## Tujuan Tugas
Masukkan semua baris di bawah ini ke dalam daftar bernomor tanpa baris kosong, dan jangan sertakan gambar dalam jawaban.

[Data teks hasil ekstraksi halaman]
------------------------

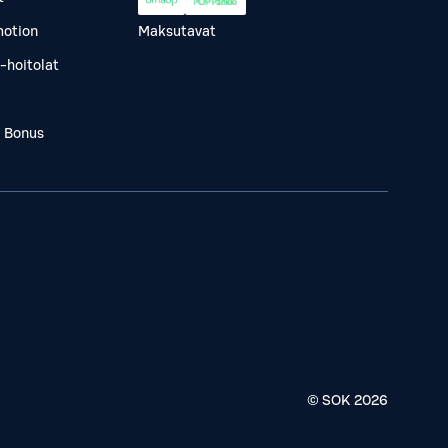
otion
Maksutavat
-hoitolat
a Bonus
© SOK
2026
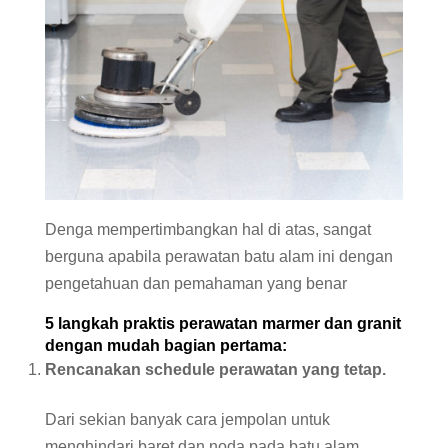
Denga mempertimbangkan hal di atas, sangat
berguna apabila perawatan batu alam ini dengan
pengetahuan dan pemahaman yang benar
5 langkah praktis perawatan marmer dan granit
dengan mudah bagian pertama:
Rencanakan schedule perawatan yang tetap.
Dari sekian banyak cara jempolan untuk
menghindari baret dan noda pada batu alam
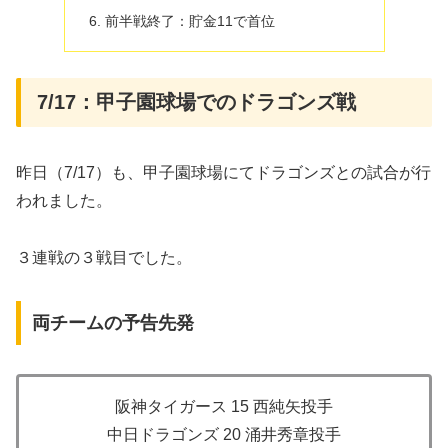
前半戦終了：貯金11で首位
7/17：甲子園球場でのドラゴンズ戦
昨日（7/17）も、甲子園球場にてドラゴンズとの試合が行
われました。
３連戦の３戦目でした。
両チームの予告先発
阪神タイガース 15 西純矢投手
中日ドラゴンズ 20 涌井秀章投手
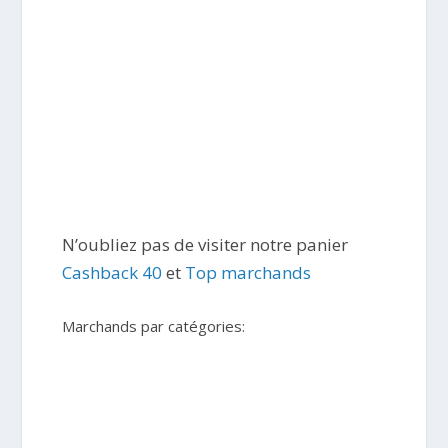
N’oubliez pas de visiter notre panier
Cashback 40
et
Top marchands
Marchands par catégories:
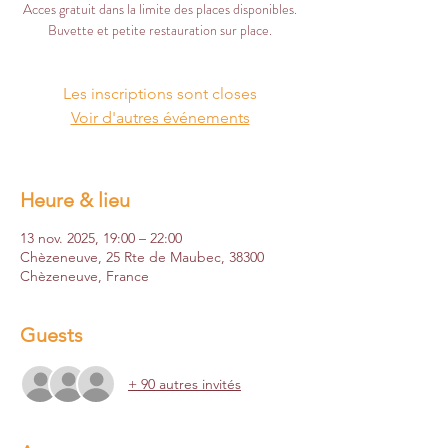
Acces gratuit dans la limite des places disponibles.
Buvette et petite restauration sur place.
Les inscriptions sont closes
Voir d'autres événements
Heure & lieu
13 nov. 2025, 19:00 – 22:00
Chèzeneuve, 25 Rte de Maubec, 38300
Chèzeneuve, France
Guests
+ 90 autres invités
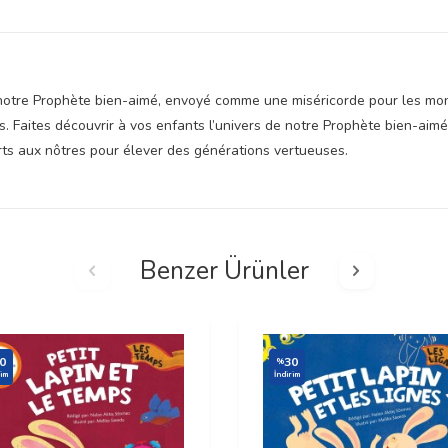
notre Prophète bien-aimé, envoyé comme une miséricorde pour les mon
 Faites découvrir à vos enfants l’univers de notre Prophète bien-aim
rts aux nôtres pour élever des générations vertueuses.
Benzer Ürünler
0
30
%
rim
İndirim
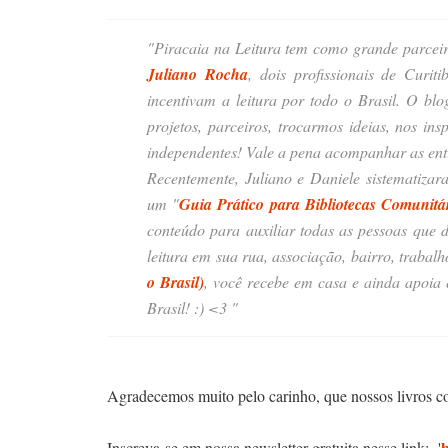
"Piracaia na Leitura tem como grande parceiro
Juliano Rocha
, dois profissionais de Curit
incentivam a leitura por todo o Brasil. O bl
projetos, parceiros, trocarmos ideias, nos ins
independentes! Vale a pena acompanhar as entr
Recentemente, Juliano e Daniele sistematizar
um "
Guia Prático para Bibliotecas Comunitá
conteúdo para auxiliar todas as pessoas que 
leitura em sua rua, associação, bairro, trabalh
o Brasil)
, você recebe em casa e ainda apoia e
Brasil! :) <3 "
Agradecemos muito pelo carinho, que nossos livros con
Inscreva-se em nossa newsletter gratuita nesse link: '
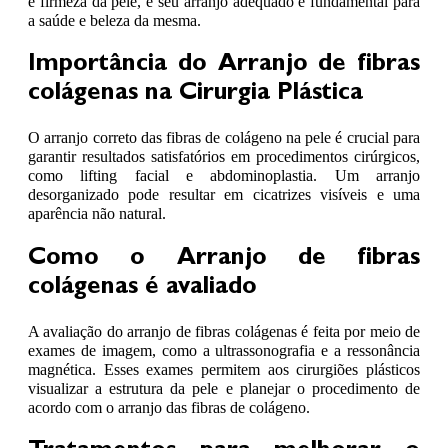
e firmeza da pele, e seu arranjo adequado é fundamental para
a saúde e beleza da mesma.
Importância do Arranjo de fibras
colágenas na Cirurgia Plástica
O arranjo correto das fibras de colágeno na pele é crucial para
garantir resultados satisfatórios em procedimentos cirúrgicos,
como lifting facial e abdominoplastia. Um arranjo
desorganizado pode resultar em cicatrizes visíveis e uma
aparência não natural.
Como o Arranjo de fibras
colágenas é avaliado
A avaliação do arranjo de fibras colágenas é feita por meio de
exames de imagem, como a ultrassonografia e a ressonância
magnética. Esses exames permitem aos cirurgiões plásticos
visualizar a estrutura da pele e planejar o procedimento de
acordo com o arranjo das fibras de colágeno.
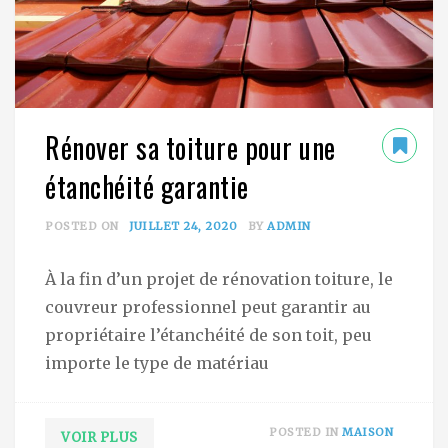
Rénover sa toiture pour une
étanchéité garantie
POSTED ON
JUILLET 24, 2020
BY
ADMIN
À la fin d’un projet de rénovation toiture, le
couvreur professionnel peut garantir au
propriétaire l’étanchéité de son toit, peu
importe le type de matériau
POSTED IN
MAISON
VOIR PLUS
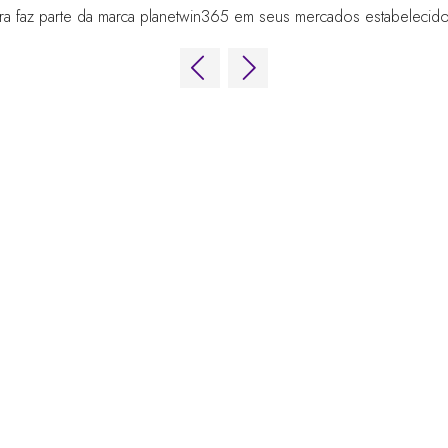
faz parte da marca planetwin365 em seus mercados estabelecidos d
 de Jogos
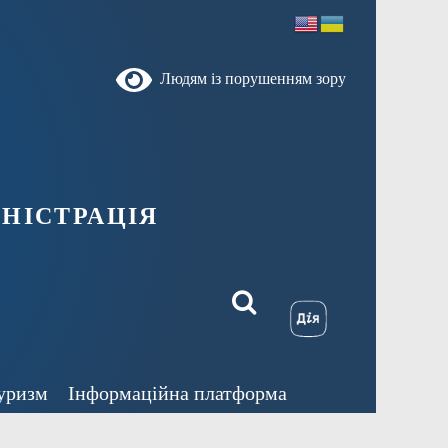
Людям із порушенням зору
ністрація
уризм
Інформаційна платформа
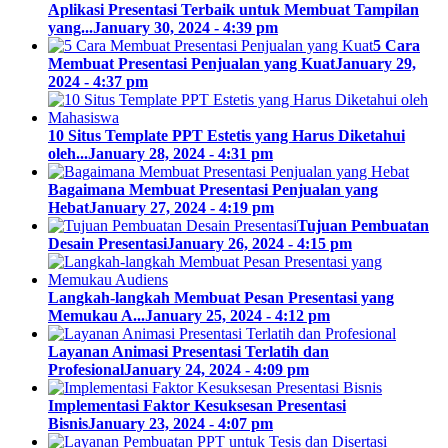
Aplikasi Presentasi Terbaik untuk Membuat Tampilan
yang...
January 30, 2024 - 4:39 pm
5 Cara
Membuat Presentasi Penjualan yang Kuat
January 29,
2024 - 4:37 pm
10 Situs Template PPT Estetis yang Harus Diketahui
oleh...
January 28, 2024 - 4:31 pm
Bagaimana Membuat Presentasi Penjualan yang
Hebat
January 27, 2024 - 4:19 pm
Tujuan Pembuatan
Desain Presentasi
January 26, 2024 - 4:15 pm
Langkah-langkah Membuat Pesan Presentasi yang
Memukau A...
January 25, 2024 - 4:12 pm
Layanan Animasi Presentasi Terlatih dan
Profesional
January 24, 2024 - 4:09 pm
Implementasi Faktor Kesuksesan Presentasi
Bisnis
January 23, 2024 - 4:07 pm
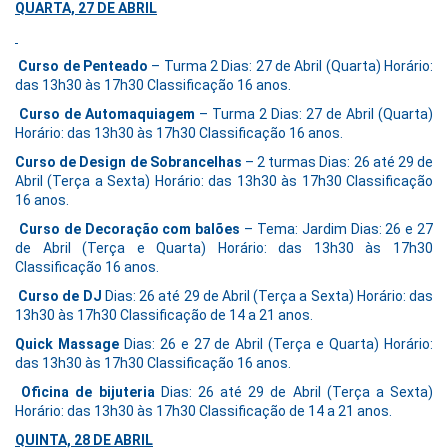
QUARTA, 27 DE ABRIL
Curso de Penteado
– Turma 2 Dias: 27 de Abril (Quarta) Horário:
das 13h30 às 17h30 Classificação 16 anos.
Curso de Automaquiagem
– Turma 2 Dias: 27 de Abril (Quarta)
Horário: das 13h30 às 17h30 Classificação 16 anos.
Curso de Design de Sobrancelhas
– 2 turmas Dias: 26 até 29 de
Abril (Terça a Sexta) Horário: das 13h30 às 17h30 Classificação
16 anos.
Curso de Decoração com balões
– Tema: Jardim Dias: 26 e 27
de Abril (Terça e Quarta) Horário: das 13h30 às 17h30
Classificação 16 anos.
Curso de DJ
Dias: 26 até 29 de Abril (Terça a Sexta) Horário: das
13h30 às 17h30 Classificação de 14 a 21 anos.
Quick Massage
Dias: 26 e 27 de Abril (Terça e Quarta) Horário:
das 13h30 às 17h30 Classificação 16 anos.
Oficina de bijuteria
Dias: 26 até 29 de Abril (Terça a Sexta)
Horário: das 13h30 às 17h30 Classificação de 14 a 21 anos.
QUINTA, 28 DE ABRIL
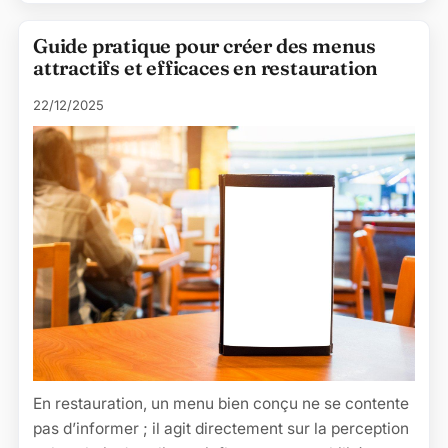
Guide pratique pour créer des menus
attractifs et efficaces en restauration
22/12/2025
En restauration, un menu bien conçu ne se contente
pas d’informer ; il agit directement sur la perception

------------------------

## Hasil Tugas
1. otion
2. Maksutavat
3. -hoitolat
4. a Bonus
5. © SOK
6. 2026
7. Denga mempertimbangkan hal di atas, sangat
8. berguna apabila perawatan batu alam ini dengan
9. pengetahuan dan pemahaman yang benar
10. 5 langkah praktis perawatan marmer dan granit
11. dengan mudah bagian pertama:
12. Rencanakan schedule perawatan yang tetap.
13. Dari sekian banyak cara jempolan untuk
14. menghindari baret dan noda pada batu alam
15. 前半戦終了：貯金11で首位
16. 7/17：甲子園球場でのドラゴンズ戦
17. 昨日（7/17）も、甲子園球場にてドラゴンズとの試合が行
18. われました。
19. ３連戦の３戦目でした。
20. 両チームの予告先発
21. 阪神タイガース 15 西純矢投手
22. 中日ドラゴンズ 20 涌井秀章投手
23. N’oubliez pas de visiter notre panier
24. Cashback 40
25. et
26. Top marchands
27. Marchands par catégories:
28. Acces gratuit dans la limite des places disponibles.
29. Buvette et petite restauration sur place.
30. Les inscriptions sont closes
31. Voir d'autres événements
32. Heure & lieu
33. 13 nov. 2025, 19:00 – 22:00
34. Chèzeneuve, 25 Rte de Maubec, 38300
35. Chèzeneuve, France
36. Guests
37. + 90 autres invités
38. notre Prophète bien-aimé, envoyé comme une miséricorde pour les mon
39.  Faites découvrir à vos enfants l’univers de notre Prophète bien-aim
40. rts aux nôtres pour élever des générations vertueuses.
41. Benzer Ürünler
42. 0
43. 30
44. %
45. rim
46. İndirim
47. "Piracaia na Leitura tem como grande parceiro
48. Juliano Rocha
49. , dois profissionais de Curit
50. incentivam a leitura por todo o Brasil. O bl
51. projetos, parceiros, trocarmos ideias, nos ins
52. independentes! Vale a pena acompanhar as entr
53. Recentemente, Juliano e Daniele sistematizar
54. um "
55. Guia Prático para Bibliotecas Comunitá
56. conteúdo para auxiliar todas as pessoas que 
57. leitura em sua rua, associação, bairro, trabalh
58. o Brasil)
59. , você recebe em casa e ainda apoia e
60. Brasil! :) <3 "
61. Agradecemos muito pelo carinho, que nossos livros con
62. Inscreva-se em nossa newsletter gratuita nesse link: '
63. e firmeza da pele, e seu arranjo adequado é fundamental para
64. a saúde e beleza da mesma.
65. Importância do Arranjo de fibras
66. colágenas na Cirurgia Plástica
67. O arranjo correto das fibras de colágeno na pele é crucial para
68. garantir resultados satisfatórios em procedimentos cirúrgicos,
69. como lifting facial e abdominoplastia. Um arranjo
70. desorganizado pode resultar em cicatrizes visíveis e uma
71. aparência não natural.
72. Como o Arranjo de fibras
73. colágenas é avaliado
74. A avaliação do arranjo de fibras colágenas é feita por meio de
75. exames de imagem, como a ultrassonografia e a ressonância
76. magnética. Esses exames permitem aos cirurgiões plásticos
77. visualizar a estrutura da pele e planejar o procedimento de
78. acordo com o arranjo das fibras de colágeno.
79. Rénover sa toiture pour une
80. étanchéité garantie
81. POSTED ON
82. JUILLET 24, 2020
83. BY
84. ADMIN
85. À la fin d’un projet de rénovation toiture, le
86. couvreur professionnel peut garantir au
87. propriétaire l’étanchéité de son toit, peu
88. importe le type de matériau
89. POSTED IN
90. MAISON
91. VOIR PLUS
92. faz parte da marca planetwin365 em seus mercados estabelecidos d
93.  de Jogos
94. Людям із порушенням зору
95. ністрація
96. уризм
97. Інформаційна платформа
98. Aplikasi Presentasi Terbaik untuk Membuat Tampilan
99. yang...
100. January 30, 2024 - 4:39 pm
101. 5 Cara
102. Membuat Presentasi Penjualan yang Kuat
103. January 29,
104. 2024 - 4:37 pm
105. 10 Situs Template PPT Estetis yang Harus Diketahui
106. oleh...
107. January 28, 2024 - 4:31 pm
108. Bagaimana Membuat Presentasi Penjualan yang
109. Hebat
110. January 27, 2024 - 4:19 pm
111. Tujuan Pembuatan
112. Desain Presentasi
113. January 26, 2024 - 4:15 pm
114. Langkah-langkah Membuat Pesan Presentasi yang
115. Memukau A...
116. January 25, 2024 - 4:12 pm
117. Layanan Animasi Presentasi Terlatih dan
118. Profesional
119. January 24, 2024 - 4:09 pm
120. Implementasi Faktor Kesuksesan Presentasi
121. Bisnis
122. January 23, 2024 - 4:07 pm
123. QUARTA, 27 DE ABRIL
124. Curso de Penteado
125. – Turma 2 Dias: 27 de Abril (Quarta) Horário:
126. das 13h30 às 17h30 Classificação 16 anos.
127. Curso de Automaquiagem
128. – Turma 2 Dias: 27 de Abril (Quarta)
129. Horário: das 13h30 às 17h30 Classificação 16 anos.
130. Curso de Design de Sobrancelhas
131. – 2 turmas Dias: 26 até 29 de
132. Abril (Terça a Sexta) Horário: das 13h30 às 17h30 Classificação
133. 16 anos.
134. Curso de Decoração com balões
135. – Tema: Jardim Dias: 26 e 27
136. de Abril (Terça e Quarta) Horário: das 13h30 às 17h30
137. Classificação 16 anos.
138. Curso de DJ
139. Dias: 26 até 29 de Abril (Terça a Sexta) Horário: das
140. 13h30 às 17h30 Classificação de 14 a 21 anos.
141. Quick Massage
142. Dias: 26 e 27 de Abril (Terça e Quarta) Horário:
143. das 13h30 às 17h30 Classificação 16 anos.
144. Oficina de bijuteria
145. Dias: 26 até 29 de Abril (Terça a Sexta)
146. Horário: das 13h30 às 17h30 Classificação de 14 a 21 anos.
147. QUINTA, 28 DE ABRIL
148. Guide pratique pour créer des menus
149. attractifs et efficaces en restauration
150. 22/12/2025
151. En restauration, un menu bien conçu ne se contente
152. pas d’informer ; il agit directement sur la perception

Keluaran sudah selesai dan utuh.